一方で、こうした健康関連機能は、あくまで日常的な傾向を把握するための参考情報であり、医療機関における診断や治療に代わるものではない点には注意が必要です。実際の体調に不安がある場合は、腕時計の表示だけで判断せず、医療機関を受診することが基本になります。
私たちへの影響
Pixel Watch 5は8月20日から日本でも購入できますが、目玉機能であるHealth Guardianの提供開始は2026年秋からで、発売直後にすぐ使えるわけではない点には注意が必要です。また、Breathing Emergency Detectionのような命に関わる可能性のある機能は、現時点では欧州の一部地域限定であり、日本での提供時期は未定です。購入を検討している方は、今使っている機種からの買い替えメリットが、値段に見合うかどうかを踏まえて判断することをおすすめします。
初心者が知っておくべきこと
「インスリン抵抗性」とは、血糖値を下げる働きを持つホルモン「インスリン」の効きが悪くなる状態のことです。この状態が続くと糖尿病などのリスクが高まるとされており、日常的な傾向を把握することは生活習慣を見直すきっかけになり得ますが、診断そのものは医療機関で行う必要があります。
「基盤モデル(Foundation Model)」とは、大量のデータを学習させることで、特定の分野に応用できる基礎的な能力を身につけたAIモデルのことです。今回のHealth Guardianのように、特定のセンサーデータに特化した基盤モデルを別途用意する手法は、汎用的な対話AIとは異なるアプローチとして注目されています。
よくある質問
Q. Health Guardianの機能は、発売日の8月20日からすぐに使えますか。
いいえ。Pixel Watch 5本体の発売は8月20日ですが、Health Guardianの血管ストレス・代謝ストレスなどの機能は、日本では2026年秋からの提供開始が予定されており、発売と同時に使えるわけではありません。
Q. 前のモデル(Pixel Watch 4)からの買い替えは必要ですか。
Googleの発表内容からは、プロセッサ性能が前モデル比で12%向上し処理速度が最大20%高速化した点、GPS精度が2倍に向上した点が主な違いとして確認できます。
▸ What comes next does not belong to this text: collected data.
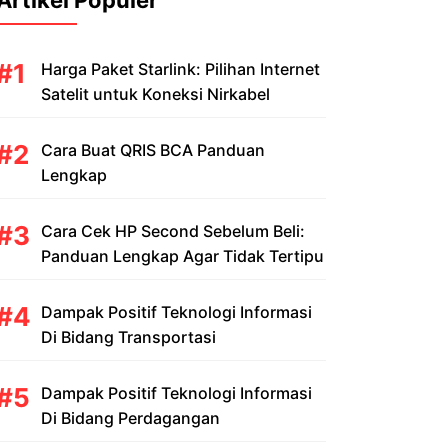
Artikel Populer
Harga Paket Starlink: Pilihan Internet
Satelit untuk Koneksi Nirkabel
Cara Buat QRIS BCA Panduan
Lengkap
Cara Cek HP Second Sebelum Beli:
Panduan Lengkap Agar Tidak Tertipu
Dampak Positif Teknologi Informasi
Di Bidang Transportasi
Dampak Positif Teknologi Informasi
Di Bidang Perdagangan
買い替えの必要性は個人の使い方次第であり、出典には具体的な推奨基準の記載はありません。
IT Postの見方
IT Postでは、スマートウォッチが血圧や代謝といった健康指標にまで踏み込んでいく流れそのものは、日常的な体調管理の選択肢を広げるものとして前向きに評価します。ただし、こうした機能が「医療機関の検査の代わりになる」かのように受け止められてしまうと、本来必要な受診のタイミングを逃しかねないという懸念も残ります。Health Guardianのような機能を打ち出す企業側には、あくまで参考情報であるという位置づけを、利用者に分かりやすく伝え続ける責任があるとIT Postは考えます。
また、Breathing Emergency Detectionのような命に関わりうる機能が、まず一部の欧州諸国だけに限定して提供される点についても、IT Postでは一言添えたいと考えます。技術的な理由や各国の規制対応など、限定の背景には相応の事情があるとは思いますが、同じ製品を買った日本の利用者が同じ安心を得られるまでには、相応の時間差があるという事実は変わりません。※個人の感想です
今後どうなりそうか
Health Guardianの血管ストレス・代謝ストレスなどの機能は、日本を含む対象地域で2026年秋から順次提供が始まる予定です。Breathing Emergency Detectionについても、Googleは対象地域を今後拡大していく方針を示しており、日本が対象に加わるかどうかは今後の発表を待つ必要があります。IT Postでは、日本国内での機能提供開始や、対象地域拡大の続報があれば改めて取り上げます。